The Distant Hours Metaphors and Similes

The Distant Hours Metaphors and Similes

Shy (metaphor)

Edie tells a story of herself saying that she does not have “many friends, not the living, breathing sort at any rate”. She claims that she is not a person who “accumulates friends or enjoys crowds. But Edie is not lonely, she does not feel herself deprived in any kind of way, as her true friends are words, though not “spoken kind”. Edie feels comfortable “conducting relationships on paper”. Edie is a shy person, but she is fond of books and stories told in literature. It is her world.

Plural/singular (metaphor)

Edie is an observant girl, and it brings her pleasure to notice what ties connected Saffy and Persy. They were not simply sisters; they were twins, and this sibling thing fascinated Edie. It was “the intricate tangle of love and duty and resentment that tied them together”. “The complicated balance of power established over decades” was felt among them and keeps the reader in suspense. Edie says that “they were such a natural group that they made me feel remarkably singular by comparison”. And only looking at them Edie could fully understand what she has been missing, and at the same time she could not understand the rules these two women lived, “they were bound to one another by their habits, their seasonal needs, their biology, their nature, their birth”.
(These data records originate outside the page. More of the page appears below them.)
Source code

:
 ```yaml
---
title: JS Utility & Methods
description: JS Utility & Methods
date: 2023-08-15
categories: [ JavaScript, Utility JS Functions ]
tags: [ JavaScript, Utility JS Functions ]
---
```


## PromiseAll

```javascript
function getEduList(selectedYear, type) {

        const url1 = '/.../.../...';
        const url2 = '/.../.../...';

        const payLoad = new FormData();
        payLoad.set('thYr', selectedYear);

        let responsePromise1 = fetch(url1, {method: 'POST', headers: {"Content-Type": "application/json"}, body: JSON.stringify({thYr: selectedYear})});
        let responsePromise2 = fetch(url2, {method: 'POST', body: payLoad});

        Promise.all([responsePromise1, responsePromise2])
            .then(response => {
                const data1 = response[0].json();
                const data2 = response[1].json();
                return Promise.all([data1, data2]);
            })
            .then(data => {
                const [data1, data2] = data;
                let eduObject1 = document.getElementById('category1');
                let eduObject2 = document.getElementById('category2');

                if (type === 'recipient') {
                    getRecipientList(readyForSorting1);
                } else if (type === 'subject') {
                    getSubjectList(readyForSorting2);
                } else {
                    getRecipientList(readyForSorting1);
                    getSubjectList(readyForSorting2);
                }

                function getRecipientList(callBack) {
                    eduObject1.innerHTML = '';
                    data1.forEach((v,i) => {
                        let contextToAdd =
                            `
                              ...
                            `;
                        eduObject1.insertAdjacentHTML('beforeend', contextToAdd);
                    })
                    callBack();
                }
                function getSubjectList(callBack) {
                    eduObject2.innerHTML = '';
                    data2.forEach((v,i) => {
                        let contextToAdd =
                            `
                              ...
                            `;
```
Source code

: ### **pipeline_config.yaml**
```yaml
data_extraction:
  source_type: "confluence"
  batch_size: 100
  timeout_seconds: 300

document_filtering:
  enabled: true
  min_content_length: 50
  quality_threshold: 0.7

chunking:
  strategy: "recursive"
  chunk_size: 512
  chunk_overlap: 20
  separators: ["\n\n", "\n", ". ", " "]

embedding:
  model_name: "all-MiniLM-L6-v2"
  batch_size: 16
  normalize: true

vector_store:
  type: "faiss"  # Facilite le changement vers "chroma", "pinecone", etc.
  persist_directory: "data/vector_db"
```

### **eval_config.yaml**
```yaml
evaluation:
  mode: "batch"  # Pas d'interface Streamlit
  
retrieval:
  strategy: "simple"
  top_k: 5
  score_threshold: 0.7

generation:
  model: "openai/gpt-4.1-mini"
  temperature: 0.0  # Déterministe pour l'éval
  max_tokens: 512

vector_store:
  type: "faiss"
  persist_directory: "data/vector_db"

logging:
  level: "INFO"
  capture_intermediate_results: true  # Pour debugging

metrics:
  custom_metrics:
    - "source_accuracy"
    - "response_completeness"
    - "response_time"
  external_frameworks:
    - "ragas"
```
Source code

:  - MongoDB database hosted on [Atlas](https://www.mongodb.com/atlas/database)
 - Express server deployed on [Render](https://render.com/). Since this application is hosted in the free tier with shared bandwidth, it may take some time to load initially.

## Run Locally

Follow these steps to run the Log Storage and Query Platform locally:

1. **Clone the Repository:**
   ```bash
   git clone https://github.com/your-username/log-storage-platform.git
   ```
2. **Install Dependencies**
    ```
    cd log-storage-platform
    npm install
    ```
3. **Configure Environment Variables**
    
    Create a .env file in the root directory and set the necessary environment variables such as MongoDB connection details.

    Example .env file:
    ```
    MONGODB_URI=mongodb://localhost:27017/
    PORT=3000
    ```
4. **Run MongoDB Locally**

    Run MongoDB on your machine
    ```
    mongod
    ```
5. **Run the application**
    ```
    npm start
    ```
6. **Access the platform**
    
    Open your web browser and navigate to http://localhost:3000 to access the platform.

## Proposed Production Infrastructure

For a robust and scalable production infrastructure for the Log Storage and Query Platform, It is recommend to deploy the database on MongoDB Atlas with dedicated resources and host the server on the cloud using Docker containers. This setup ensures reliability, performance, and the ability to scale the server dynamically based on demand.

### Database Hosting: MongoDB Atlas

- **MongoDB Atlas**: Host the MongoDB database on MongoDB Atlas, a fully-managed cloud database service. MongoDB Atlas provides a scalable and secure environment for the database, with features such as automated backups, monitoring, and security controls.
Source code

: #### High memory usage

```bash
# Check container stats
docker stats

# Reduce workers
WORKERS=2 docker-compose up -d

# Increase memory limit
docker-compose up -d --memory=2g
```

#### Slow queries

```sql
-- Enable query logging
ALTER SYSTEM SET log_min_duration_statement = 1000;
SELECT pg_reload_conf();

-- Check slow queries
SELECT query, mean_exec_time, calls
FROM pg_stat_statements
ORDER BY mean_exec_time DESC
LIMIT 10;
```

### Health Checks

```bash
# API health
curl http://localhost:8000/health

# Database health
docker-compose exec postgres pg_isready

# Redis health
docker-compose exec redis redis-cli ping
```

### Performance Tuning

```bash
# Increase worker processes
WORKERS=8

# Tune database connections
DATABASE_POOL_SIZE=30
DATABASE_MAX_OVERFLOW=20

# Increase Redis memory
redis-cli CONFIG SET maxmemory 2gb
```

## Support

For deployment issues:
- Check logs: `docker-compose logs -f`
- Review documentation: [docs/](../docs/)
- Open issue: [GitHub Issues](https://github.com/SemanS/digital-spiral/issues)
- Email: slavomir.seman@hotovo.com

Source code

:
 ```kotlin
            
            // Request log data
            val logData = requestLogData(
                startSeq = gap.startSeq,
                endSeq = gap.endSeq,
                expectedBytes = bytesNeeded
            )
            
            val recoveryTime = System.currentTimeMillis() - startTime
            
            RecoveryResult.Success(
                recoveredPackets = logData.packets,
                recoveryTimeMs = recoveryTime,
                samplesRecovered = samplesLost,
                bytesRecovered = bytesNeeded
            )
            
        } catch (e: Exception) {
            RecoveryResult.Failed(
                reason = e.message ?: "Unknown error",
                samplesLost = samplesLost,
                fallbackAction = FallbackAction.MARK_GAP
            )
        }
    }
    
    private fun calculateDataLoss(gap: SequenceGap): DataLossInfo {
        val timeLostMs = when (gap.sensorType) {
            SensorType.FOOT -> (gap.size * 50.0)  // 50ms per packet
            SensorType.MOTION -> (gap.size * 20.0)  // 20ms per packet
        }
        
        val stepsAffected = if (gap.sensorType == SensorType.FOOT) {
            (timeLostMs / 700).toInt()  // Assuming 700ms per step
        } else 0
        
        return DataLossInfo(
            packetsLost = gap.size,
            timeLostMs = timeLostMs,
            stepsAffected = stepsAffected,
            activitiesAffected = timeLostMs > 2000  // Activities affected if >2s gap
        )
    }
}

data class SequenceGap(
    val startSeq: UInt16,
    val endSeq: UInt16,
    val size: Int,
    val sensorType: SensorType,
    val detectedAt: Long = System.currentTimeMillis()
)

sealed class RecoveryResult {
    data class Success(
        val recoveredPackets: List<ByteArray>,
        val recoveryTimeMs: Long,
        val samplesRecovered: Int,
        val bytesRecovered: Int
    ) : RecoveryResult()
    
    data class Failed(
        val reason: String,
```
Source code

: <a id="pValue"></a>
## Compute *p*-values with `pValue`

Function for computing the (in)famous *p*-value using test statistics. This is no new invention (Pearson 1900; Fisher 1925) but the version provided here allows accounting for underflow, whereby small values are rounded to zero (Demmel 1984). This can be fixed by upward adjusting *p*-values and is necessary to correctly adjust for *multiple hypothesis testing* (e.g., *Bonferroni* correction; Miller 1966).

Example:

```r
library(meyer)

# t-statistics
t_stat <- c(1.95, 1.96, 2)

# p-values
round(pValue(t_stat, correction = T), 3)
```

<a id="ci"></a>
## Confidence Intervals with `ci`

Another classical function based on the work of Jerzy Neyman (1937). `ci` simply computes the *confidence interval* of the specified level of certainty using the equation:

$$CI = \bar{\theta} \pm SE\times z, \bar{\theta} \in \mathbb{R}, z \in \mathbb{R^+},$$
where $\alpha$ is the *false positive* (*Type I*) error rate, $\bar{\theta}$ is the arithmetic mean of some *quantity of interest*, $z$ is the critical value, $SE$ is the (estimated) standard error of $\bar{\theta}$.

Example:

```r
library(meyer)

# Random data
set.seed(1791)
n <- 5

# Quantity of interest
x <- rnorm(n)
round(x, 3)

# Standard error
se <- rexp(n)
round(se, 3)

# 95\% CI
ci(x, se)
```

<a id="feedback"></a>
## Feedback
Mother-daughter relationships (metaphor)

Tension between Edie and her mother is felt from the very beginning, and it is even becomes more sensitive when Edie’s mother claims that Edie is a creator of fables, but for Edie it is the same that her mother would call her a liar. Edie is sure that she had visited the Milderhurst castle before, and her mother insists on the opposite. She calls Edie’s story a rejection and says that “rejection is a cancer, Edie. It eats away at a person.” Their relationships are really complicated, but the moment Edie’s mother tells the truth, they become the closest of friends.